Betting Exchanges 1
Betting Exchanges have altered the betting landscape forever and for those of you who have yet to embrace this relatively new but now hugely successful and popular concept the message is simple: you don't know what you're missing!!
I know several people who declare no interest in ever getting involved in exchange betting, their reasons varying from a general distrust of betting by computer, to not wanting to get picked off by the shrewdies, to the 'I'd much rather take the money from a bookmaker' mentality.
All these standpoints are complete nonsense and serve only to ensure that punters swerving the exchanges are at a disadvantage to the rest of us. Those not prepared to take the risk of putting their bank details into a PC are the same people who for years have been happy to stick their bank cards into a computer in the middle of a high street to withdraw cash.
The preference for winning money from a mainstream bookmaker is almost too stupid for words. For while contempt for the high street layers is all very well, you are in fact trying to take on people who have spent their lives in market-making and, unless you are extremely good (in which case you risk having your account closed down or your bet size limited), you are going to lose in the long run, no matter how much pleasure you get from the occasional pick-up.
The theory about being picked off by those who are more knowledgeable than you has been given some weight by Betfair, the largest exchange, who early in 2004 adopted the rather daft slogan Sharp Minds Betfair. The implication is that you need to be a pretty cute operator to be an exchange punter.
And though Betfair probably won't be worried about getting the odd thing wrong during their spectacular transformation from tiny internet start-up to giant of the betting world, the suggestion could not be more ridiculous. Yes, there are users out there who have made vast sums out of exchange betting, but they do so only because they are betting against a large number of punters who adopt the same flawed characteristics (poor judgement and lack of discipline) that made them losers with the high street firms.
For people to win, others must lose, and while a figure of 15 per cent winners to 85 per cent losers has been bandied about, I would not be surprised if the losers made up an even bigger proportion.

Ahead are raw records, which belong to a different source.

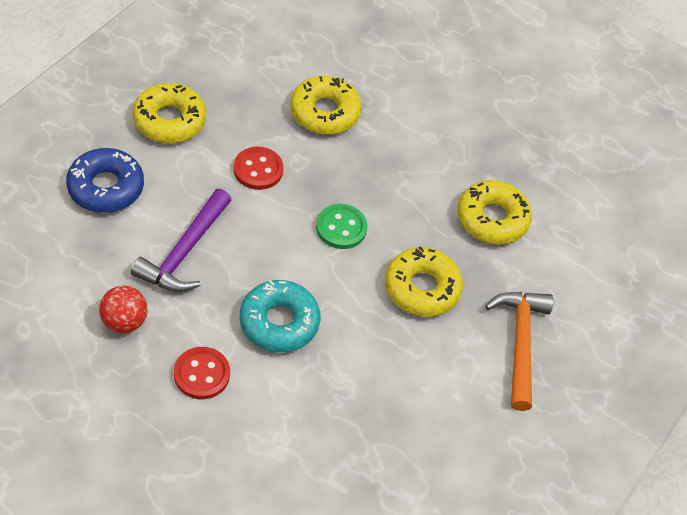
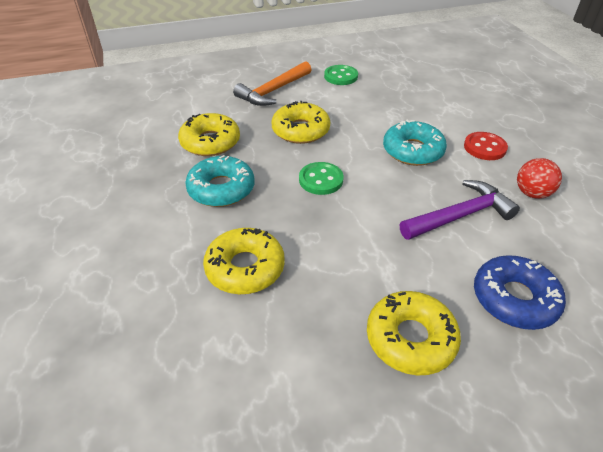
camera: 135 degrees left, 10 degrees down
(258, 170) = (352, 247): red button -> none
(418, 170) = (221, 189): none -> turquoise donut
(469, 431) = (341, 76): none -> green button

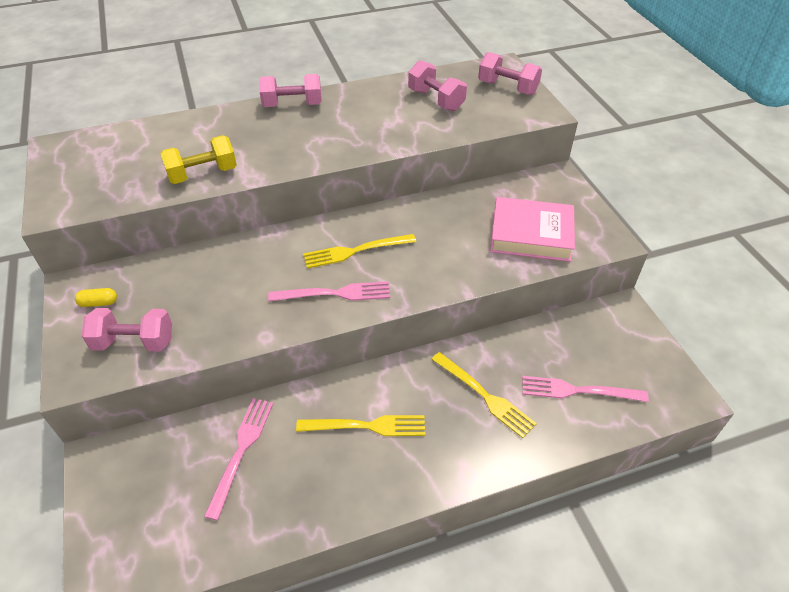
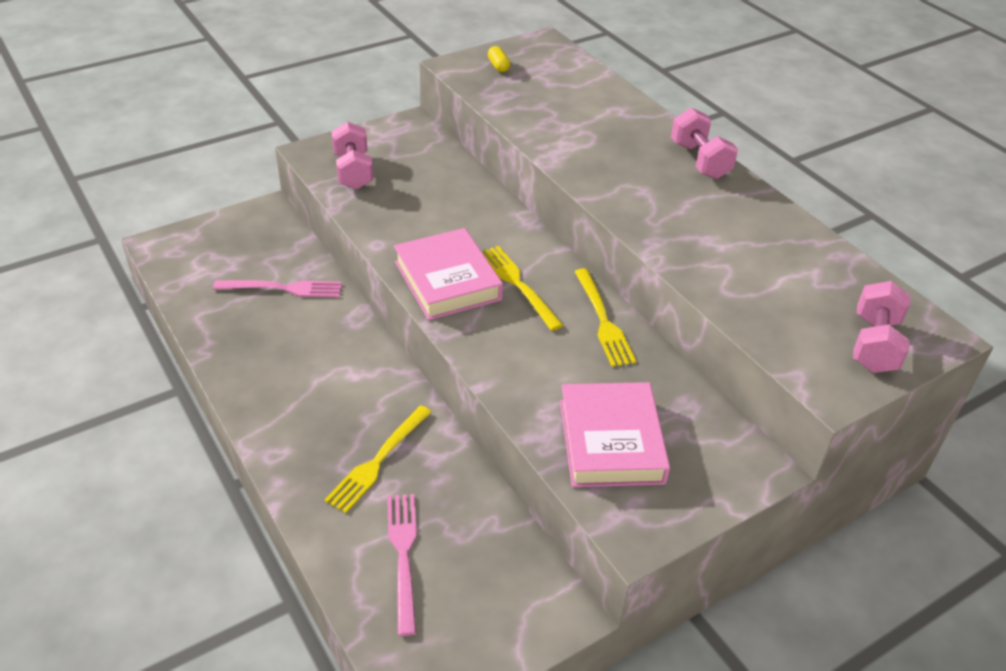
camera: 75 degrees right, 5 degrees down
(99, 303) = (394, 141): yellow capsule -> yellow capsule (498, 66)
(203, 174) = (541, 128): yellow dumbbell -> none
(336, 293) = (447, 280): pink fork -> pink book
(367, 426) = (322, 368): yellow fork -> yellow fork (603, 321)
(436, 100) = (790, 274): pink dumbbell -> none

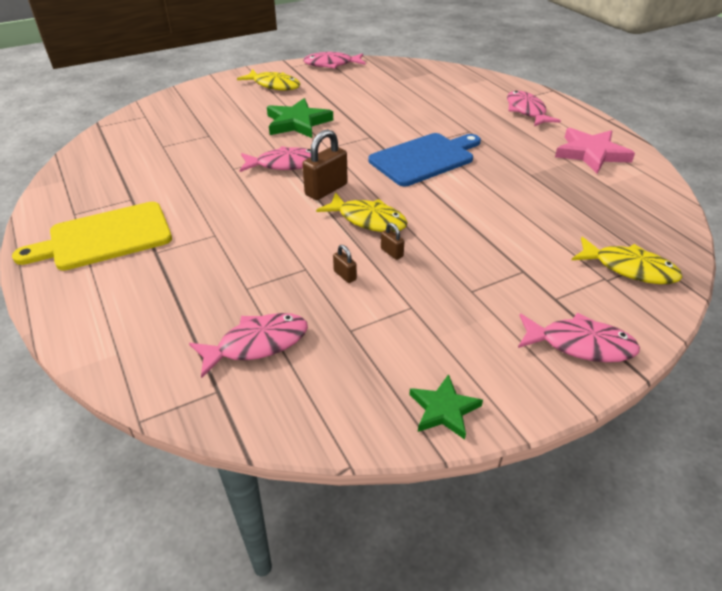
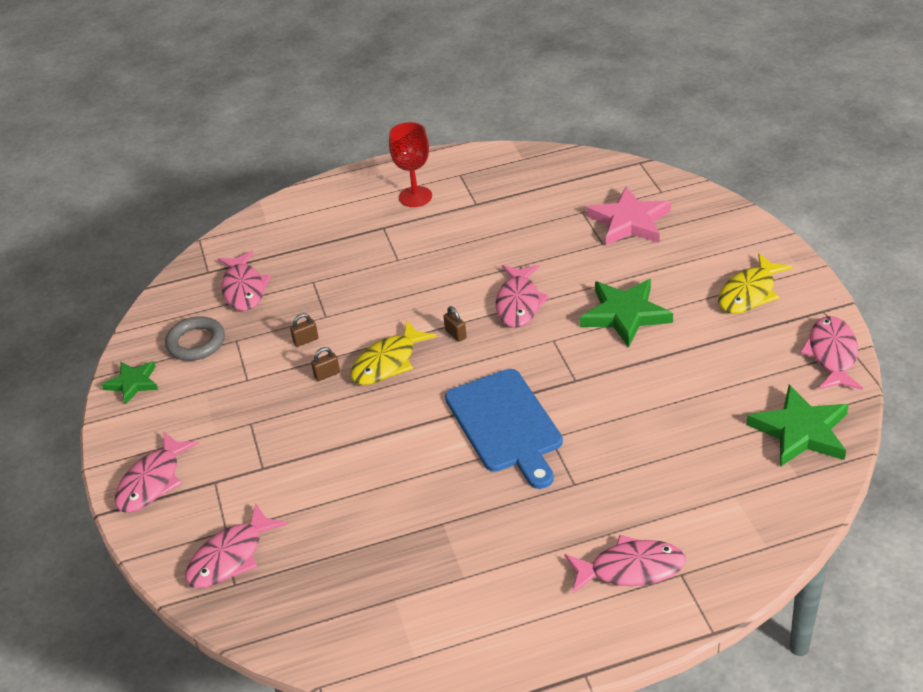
camera: 105 degrees right, 0 degrees up
(105, 237) = (415, 197): yellow cutting board -> red goblet
(326, 190) = (455, 334): brown padlock -> brown padlock, size x0.49
(360, 365) = (196, 343): none -> grey ring
(397, 72) = (801, 431): none -> green star
(591, 153) = (479, 609): pink star -> pink star (629, 221)
(629, 268) = (231, 557): yellow fish -> pink fish

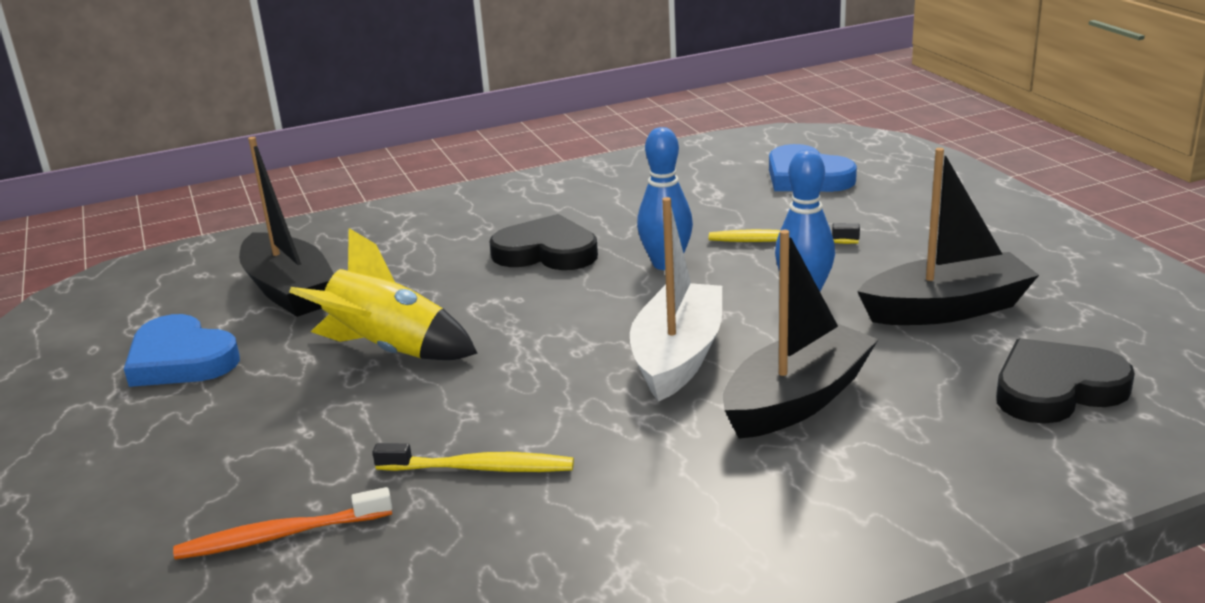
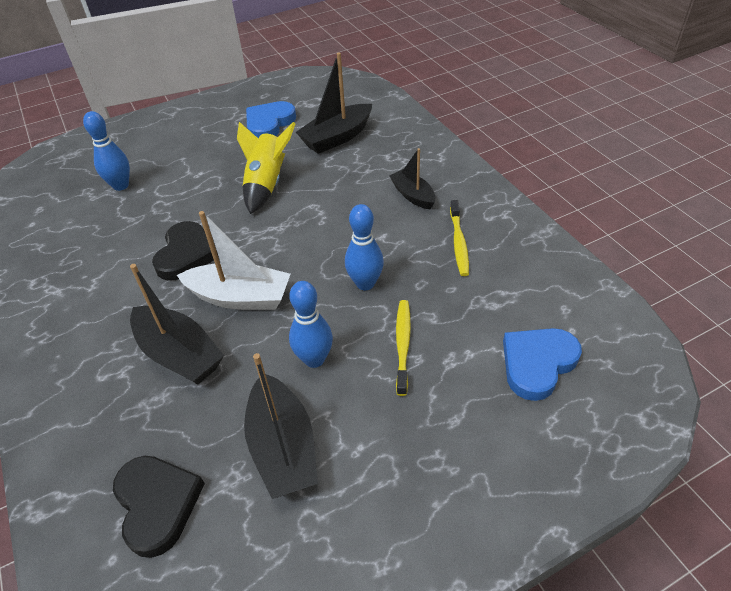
camera: 85 degrees right, 20 degrees up
(280, 535) = (121, 185): orange toothbrush -> blue bowling pin
(479, 468) = (150, 234): yellow toothbrush -> yellow toothbrush (459, 243)
(487, 233) = (413, 195): none -> black boat
(546, 252) = (384, 225): black heart -> black heart (186, 254)

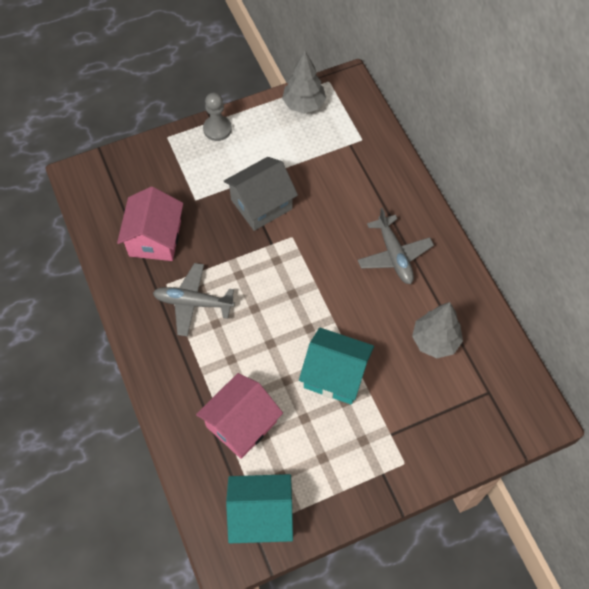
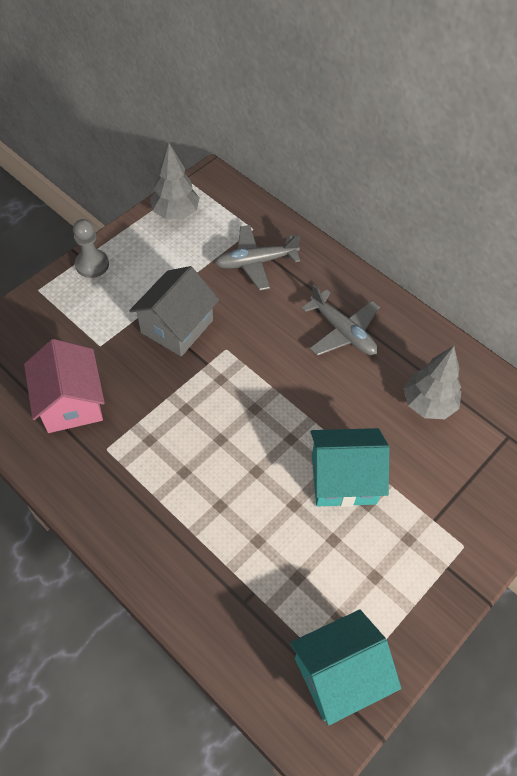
camera: 25 degrees left, 5 degrees down
(193, 303) = (147, 458): grey plane -> grey plane (255, 262)
(241, 424) = (266, 575): pink house -> none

One of the biggest advantages of exchange punting is that you sometimes find yourself betting against mugs that otherwise would have no option but to lose their money to bookmakers. Obviously an exchange doesn't want to advertise the fact that the majority of its users are losers, but it is true all the same -as it is with all bookmakers.
Examples of stupidity and greed reveal themselves every day and now we can exploit them like the traditional bookmakers have done for decades.
There really is no argument for not becoming an exchange player and once you start to become a more sophisticated user, the numerous advantages will soon make themselves clear.